Пару раз я еще заходила к ним как будто за какой-то надобностью — когда уж нельзя было не прийти. И все. Потом с полгода не приходила.
И как-то встретила случайно тетушку на рынке. Сначала не узнала ее. Остановилась какая-то женщина передо мной и смотрит. И я на нее смотрю — что-то будто знакомое в лице.
А она и говорит мне:
— Умер Лука. Отмучился... А ты что не заходишь, Аленка? Очень любил тебя Лука.
— Любил... да... — ответила я растерянно.
Мне вдруг стало жаль старика.
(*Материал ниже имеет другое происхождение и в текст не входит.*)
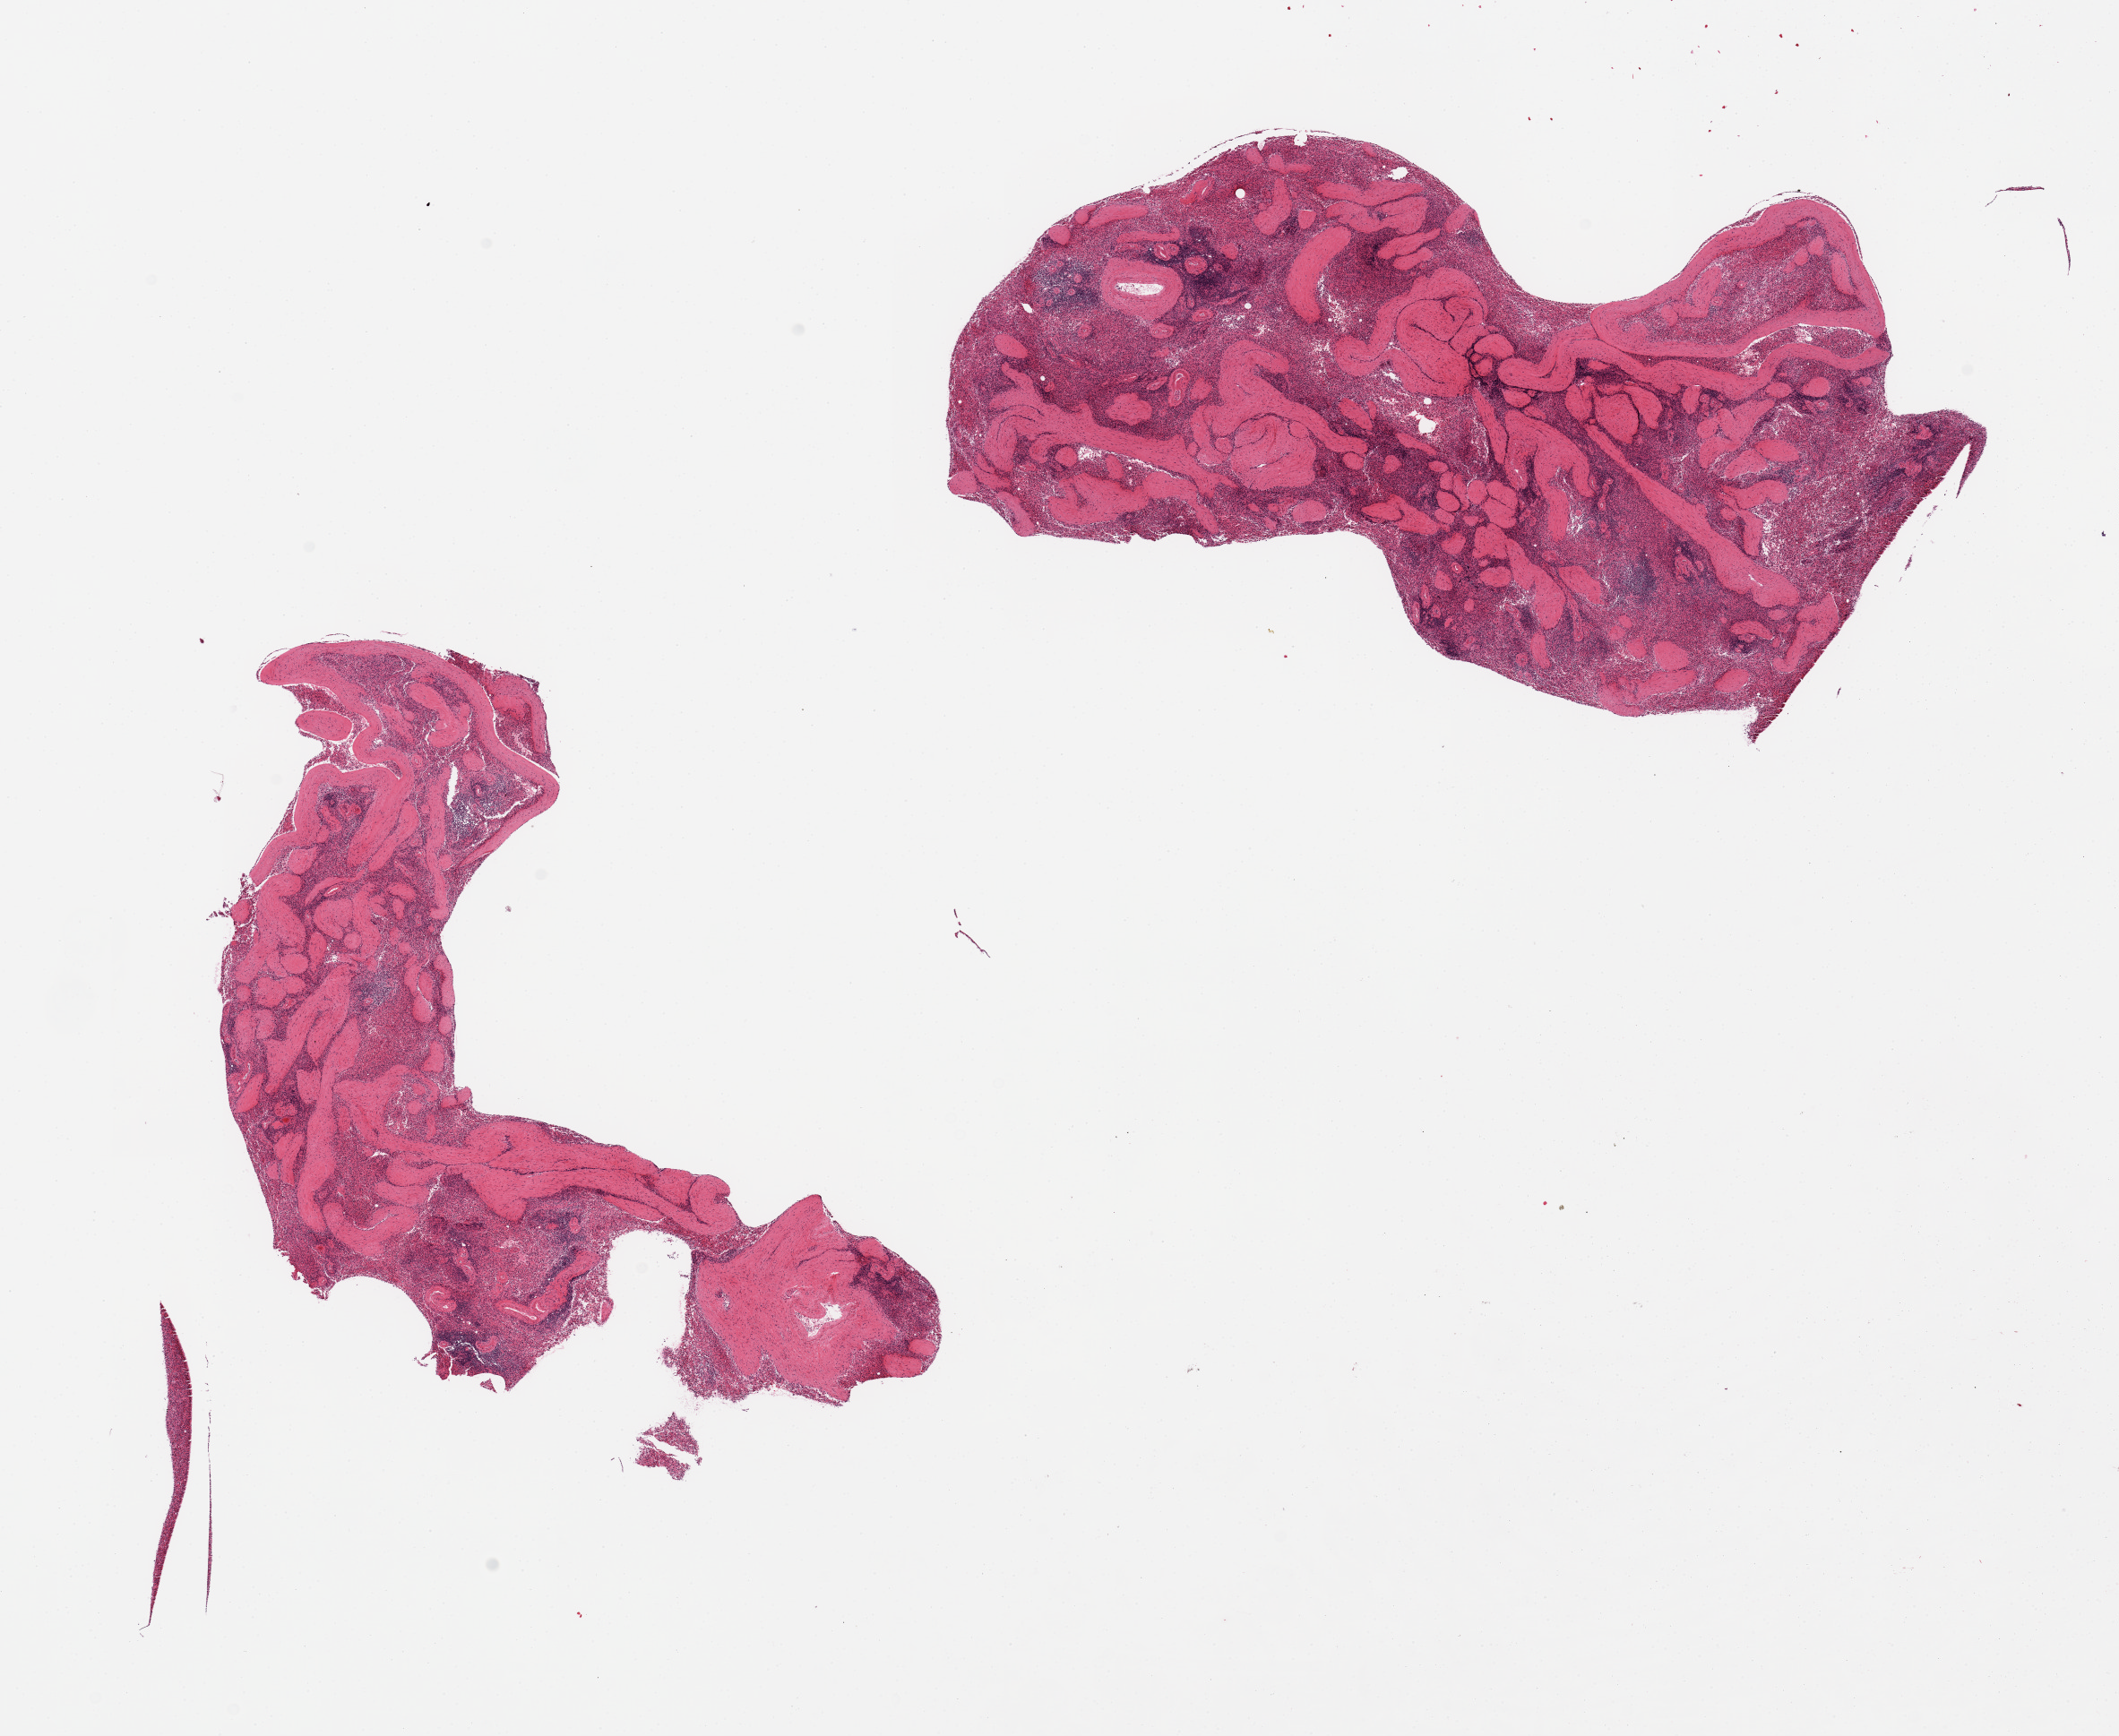
Digitized haematoxylin and eosin-stained section — low-resolution overview of the scanned area, about 18.7 x 15.3 mm (slide scanned at 20x); PAXgene-fixed, paraffin-embedded tissue; target tissue: spleen; tissue donor sample. Male donor.
• pathologist's review note for this sample: 2 pieces, >75% is fibrous trabeculae/vessels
Удивительно. Живого было не жаль. Ненавидела, презирала живого. А над мертвым, над памятью его пролила слезу.
И тетка Оля очень сдала. Переживала сильно. Всю жизнь пилила Луку (наверное, было за что), а смерть его едва перенесла.
Очень настойчиво тетушка звала меня к себе; жаловалась — все так пусто стало; качала головой — так много умерло вместе с Лукой... Просила хотя бы на недельку, а там видно будет. Я согласилась на неделю, но вышло — на годы.